Theodora asked no more questions. She kept her eyes fixed on the stage,
but she knew Hector had raised his glasses now and was scanning the box,
and had probably seen her.
What ought it to matter to her that he should be going to marry Miss
Winmarleigh? He could be nothing to her--only--only--but perhaps it was
not true. This woman, Mrs. Devlyn, whom she began to feel she should
dislike very much, had said it was looked upon as settled, not that it
was a fact. How could a man be going to marry one woman and make
desperate love to another at the same time? It was impossible--and
yet--she would not look in any case. She would not once raise her eyes
that way.
And so in these two boxes green jealousy held sway, and while Hector
glared across at Theodora she smiled at Delaval Stirling, and spoke
softly of the music and the voices, though her heart was torn with pain.
"Do you see Hector Bracondale is back again, Delaval?" Mrs. Devlyn said.
"Do you know why he stayed in Paris so long? I heard--" And she
whispered low, so that Theodora only caught the name "Esclarmonde de
Chartres" and their modulated mocking laughter.
How they jarred upon her! How she felt she should hate London among all
these people whose ways she did not know!
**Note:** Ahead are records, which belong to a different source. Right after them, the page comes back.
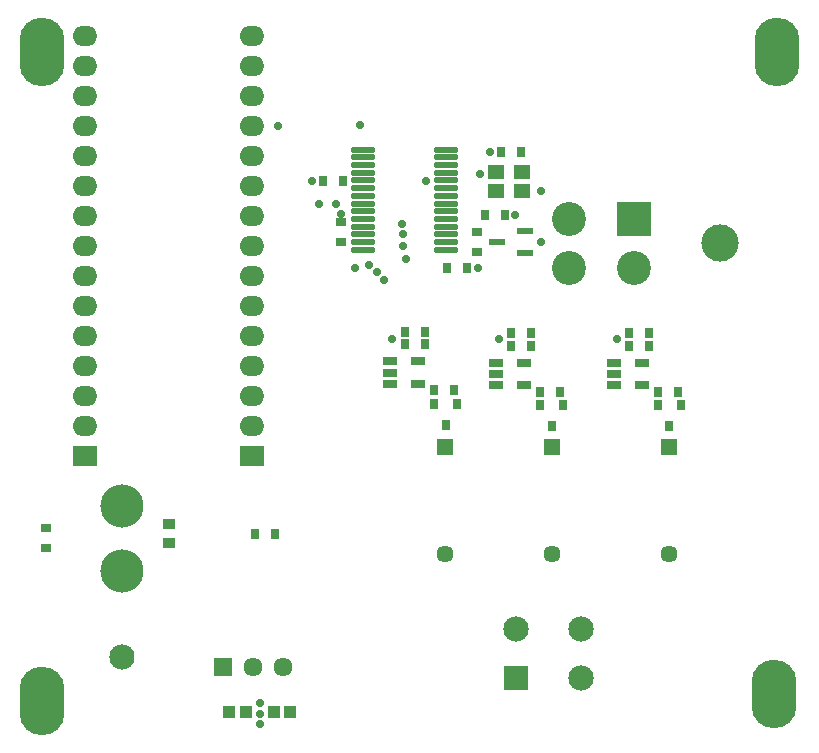
<source format=gts>
G04*
G04 #@! TF.GenerationSoftware,Altium Limited,Altium Designer,24.0.1 (36)*
G04*
G04 Layer_Color=8388736*
%FSLAX44Y44*%
%MOMM*%
G71*
G04*
G04 #@! TF.SameCoordinates,B8DB1BF3-7387-46EC-A14D-9CE900C50DFE*
G04*
G04*
G04 #@! TF.FilePolarity,Negative*
G04*
G01*
G75*
%ADD22R,1.4000X1.1500*%
%ADD23R,1.3208X0.5588*%
%ADD24R,0.8020X0.9720*%
%ADD26R,1.1051X1.0062*%
%ADD27R,1.0816X0.9716*%
%ADD28R,0.7112X0.8890*%
%ADD29R,0.8890X0.7112*%
G04:AMPARAMS|DCode=30|XSize=2.0016mm|YSize=0.5016mm|CornerRadius=0.0748mm|HoleSize=0mm|Usage=FLASHONLY|Rotation=180.000|XOffset=0mm|YOffset=0mm|HoleType=Round|Shape=RoundedRectangle|*
%AMROUNDEDRECTD30*
21,1,2.0016,0.3520,0,0,180.0*
21,1,1.8520,0.5016,0,0,180.0*
1,1,0.1496,-0.9260,0.1760*
1,1,0.1496,0.9260,0.1760*
1,1,0.1496,0.9260,-0.1760*
1,1,0.1496,-0.9260,-0.1760*
%
%ADD30ROUNDEDRECTD30*%
%ADD31R,1.2016X0.7516*%
%ADD32R,2.1016X1.7016*%
%ADD33O,2.1016X1.7016*%
%ADD34C,3.6576*%
%ADD35C,2.1336*%
%ADD36O,3.8016X5.8016*%
%ADD37C,1.6096*%
%ADD38R,1.6096X1.6096*%
%ADD39C,3.1516*%
%ADD40C,2.8766*%
%ADD41R,2.8766X2.8766*%
%ADD42C,1.4516*%
%ADD43R,1.4516X1.4516*%
%ADD44C,2.1500*%
%ADD45R,2.1500X2.1500*%
%ADD46C,0.7112*%
D22*
X407100Y479917D02*
D03*
X429100D02*
D03*
Y463917D02*
D03*
X407100D02*
D03*
D23*
X432226Y411317D02*
D03*
Y430317D02*
D03*
X408350Y420817D02*
D03*
D24*
X364600Y265950D02*
D03*
X374100Y283650D02*
D03*
X355100D02*
D03*
X444900Y282500D02*
D03*
X463900D02*
D03*
X454400Y264800D02*
D03*
X544700Y282500D02*
D03*
X563700D02*
D03*
X554200Y264800D02*
D03*
D26*
X181654Y22600D02*
D03*
X195665D02*
D03*
X218989D02*
D03*
X233000D02*
D03*
D27*
X130763Y181700D02*
D03*
Y165700D02*
D03*
D28*
X220309Y173700D02*
D03*
X203291D02*
D03*
X414861Y444000D02*
D03*
X397843D02*
D03*
X536609Y343521D02*
D03*
X519591D02*
D03*
X536609Y333050D02*
D03*
X519591D02*
D03*
X419791Y333050D02*
D03*
X419791Y343521D02*
D03*
X436809Y333050D02*
D03*
X436809Y343521D02*
D03*
X347009Y344671D02*
D03*
X329991D02*
D03*
X329991Y334200D02*
D03*
X347009D02*
D03*
X428409Y497100D02*
D03*
X411391D02*
D03*
X354691Y295300D02*
D03*
X371709D02*
D03*
X383009Y399000D02*
D03*
X365991D02*
D03*
X260691Y472300D02*
D03*
X277709D02*
D03*
X461509Y294150D02*
D03*
X444491D02*
D03*
X561309Y294150D02*
D03*
X544291D02*
D03*
D29*
X26100Y178309D02*
D03*
Y161291D02*
D03*
X390988Y412308D02*
D03*
Y429326D02*
D03*
X276416Y420615D02*
D03*
Y437633D02*
D03*
D30*
X294837Y414317D02*
D03*
Y420817D02*
D03*
Y427317D02*
D03*
Y433817D02*
D03*
Y440317D02*
D03*
Y446817D02*
D03*
Y453317D02*
D03*
Y459817D02*
D03*
Y466317D02*
D03*
Y472817D02*
D03*
Y479317D02*
D03*
Y485817D02*
D03*
Y492317D02*
D03*
Y498817D02*
D03*
X364937D02*
D03*
Y492317D02*
D03*
Y485817D02*
D03*
Y479317D02*
D03*
Y472817D02*
D03*
Y466317D02*
D03*
Y459817D02*
D03*
Y453317D02*
D03*
Y446817D02*
D03*
Y440317D02*
D03*
Y433817D02*
D03*
Y427317D02*
D03*
Y420817D02*
D03*
Y414317D02*
D03*
D31*
X317600Y319600D02*
D03*
Y310100D02*
D03*
Y300600D02*
D03*
X341600D02*
D03*
Y319600D02*
D03*
X431400Y318450D02*
D03*
Y299450D02*
D03*
X407400D02*
D03*
Y308950D02*
D03*
Y318450D02*
D03*
X531200Y318450D02*
D03*
Y299450D02*
D03*
X507200D02*
D03*
Y308950D02*
D03*
Y318450D02*
D03*
D32*
X200500Y239600D02*
D03*
X59530D02*
D03*
D33*
X200500Y265000D02*
D03*
Y290400D02*
D03*
Y468200D02*
D03*
Y493600D02*
D03*
X59530Y519000D02*
D03*
X200500Y341200D02*
D03*
X59530Y595200D02*
D03*
Y569800D02*
D03*
Y544400D02*
D03*
Y493600D02*
D03*
Y468200D02*
D03*
Y442800D02*
D03*
Y417400D02*
D03*
Y392000D02*
D03*
Y366600D02*
D03*
Y341200D02*
D03*
Y315800D02*
D03*
Y290400D02*
D03*
Y265000D02*
D03*
X200500Y595200D02*
D03*
Y569800D02*
D03*
Y544400D02*
D03*
Y519000D02*
D03*
Y442800D02*
D03*
Y417400D02*
D03*
Y392000D02*
D03*
Y366600D02*
D03*
Y315800D02*
D03*
D34*
X90345Y197400D02*
D03*
Y142400D02*
D03*
D35*
Y69400D02*
D03*
D36*
X22900Y581700D02*
D03*
X642800Y38400D02*
D03*
X645100Y582000D02*
D03*
X23000Y32300D02*
D03*
D37*
X227000Y60700D02*
D03*
X201600D02*
D03*
D38*
X176200D02*
D03*
D39*
X597300Y419500D02*
D03*
D40*
X469300Y398500D02*
D03*
Y440500D02*
D03*
X524300Y398500D02*
D03*
D41*
Y440500D02*
D03*
D42*
X364300Y156800D02*
D03*
X454400Y156800D02*
D03*
X554199Y156800D02*
D03*
D43*
X364300Y246800D02*
D03*
X454400Y246800D02*
D03*
X554199Y246800D02*
D03*
D44*
X479100Y93300D02*
D03*
Y51300D02*
D03*
X424100Y93300D02*
D03*
D45*
Y51300D02*
D03*
D46*
X292100Y519400D02*
D03*
X223000Y518900D02*
D03*
X423800Y444000D02*
D03*
X509700Y338315D02*
D03*
X409900D02*
D03*
X251486Y472168D02*
D03*
X328200Y417200D02*
D03*
X331000Y406400D02*
D03*
X312500Y388400D02*
D03*
X299700Y401600D02*
D03*
X391985Y399014D02*
D03*
X319665Y338315D02*
D03*
X287764Y399011D02*
D03*
X306192Y395746D02*
D03*
X445400Y463600D02*
D03*
X402600Y497100D02*
D03*
X394063Y478717D02*
D03*
X445400Y420817D02*
D03*
X328210Y427307D02*
D03*
X327400Y436200D02*
D03*
X257700Y452900D02*
D03*
X276229Y444391D02*
D03*
X271497Y452900D02*
D03*
X348400Y472000D02*
D03*
X207300Y12300D02*
D03*
Y21100D02*
D03*
Y30600D02*
D03*
M02*

</source>
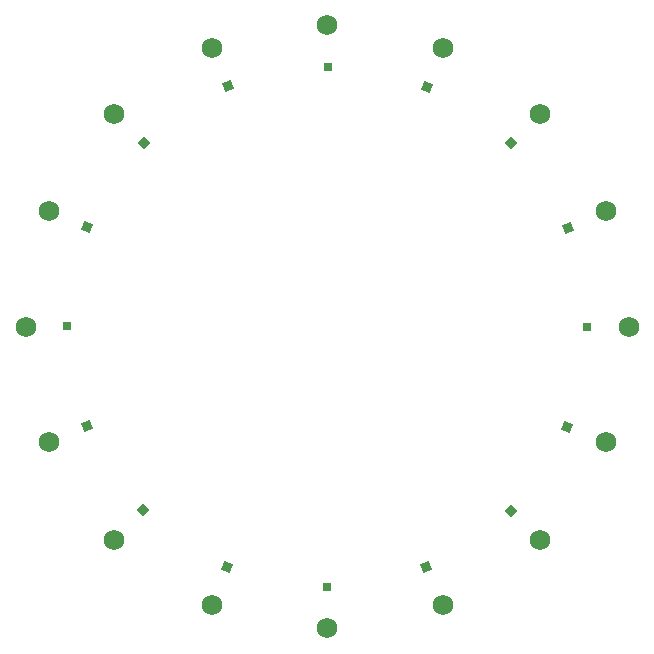
<source format=gts>
%FSLAX24Y24*%
%MOIN*%
G70*
G01*
G75*
G04 Layer_Color=8388736*
%ADD10R,0.0315X0.0315*%
%ADD11P,0.0445X4X337.5*%
%ADD12P,0.0445X4X360.0*%
%ADD13P,0.0445X4X382.5*%
%ADD14R,0.0315X0.0315*%
%ADD15P,0.0445X4X67.5*%
%ADD16P,0.0445X4X90.0*%
%ADD17P,0.0445X4X112.5*%
%ADD18C,0.0004*%
%ADD19C,0.0600*%
%ADD20C,0.0680*%
D10*
X-8661Y20D02*
D03*
X8661Y-20D02*
D03*
D11*
X-8010Y-3296D02*
D03*
X8010Y3296D02*
D03*
D12*
X-6138Y-6111D02*
D03*
X6138Y6111D02*
D03*
D13*
X-3333Y-7995D02*
D03*
X3333Y7995D02*
D03*
D14*
X-20Y-8661D02*
D03*
X20Y8661D02*
D03*
D15*
X3296Y-8010D02*
D03*
X-3296Y8010D02*
D03*
D16*
X6111Y-6138D02*
D03*
X-6111Y6138D02*
D03*
D17*
X7995Y-3333D02*
D03*
X-7995Y3333D02*
D03*
D20*
X-9285Y3846D02*
D03*
X-7106Y7106D02*
D03*
X-3846Y9285D02*
D03*
X0Y10050D02*
D03*
X3846Y9285D02*
D03*
X7106Y7106D02*
D03*
X9285Y3846D02*
D03*
X10050Y-0D02*
D03*
X9285Y-3846D02*
D03*
X7106Y-7106D02*
D03*
X3846Y-9285D02*
D03*
X-0Y-10050D02*
D03*
X-3846Y-9285D02*
D03*
X-7106Y-7106D02*
D03*
X-9285Y-3846D02*
D03*
X-10050Y0D02*
D03*
M02*

</source>
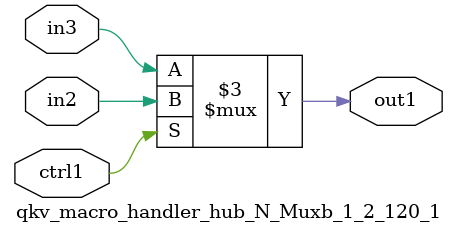
<source format=v>

`timescale 1ps / 1ps


module qkv_macro_handler_hub_N_Muxb_1_2_120_1( in3, in2, ctrl1, out1 );

    input in3;
    input in2;
    input ctrl1;
    output out1;
    reg out1;

    
    // rtl_process:qkv_macro_handler_hub_N_Muxb_1_2_120_1/qkv_macro_handler_hub_N_Muxb_1_2_120_1_thread_1
    always @*
      begin : qkv_macro_handler_hub_N_Muxb_1_2_120_1_thread_1
        case (ctrl1) 
          1'b1: 
            begin
              out1 = in2;
            end
          default: 
            begin
              out1 = in3;
            end
        endcase
      end

endmodule



</source>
She turned a little, and
Josiah's vulgar familiar face seemed a relief to her, and her tender
eyes melted in kindliness as she looked at him.
"You are very pale to-night, my love," he said. "Would you like to go
home?"
But this she would not agree to, and pulled herself together and tried
to talk gayly when the curtain went down.
And Hector blamed his own folly for having come up to this box at all.
Here he must be glued certainly for a few moments; now that they could
talk, politeness could not permit him to fly off at once.
"The house is very full," Miss Winmarleigh said--it was a remark she
always made on big nights--"and yet hardly any new faces about."
"Yes," said Hector.
"Does it compare with the Opera-House in Paris, Hector?" Miss
Winmarleigh hardly ever went abroad.
"No," said Hector.--Not only had Delaval Stirling retained his seat, but
Chris Harford, Mrs. Devlyn's brother, had entered the box now and was
assiduously paying his court. "Damned impertinence of the woman,
forcing her relations upon them like that," he
thought.--"Oh--er--no--that is, I think the Paris Opera-House is a
beastly place," he said, absently, "a dull, heavy drab brown and dirty
gilding, and all the women look hideous in it."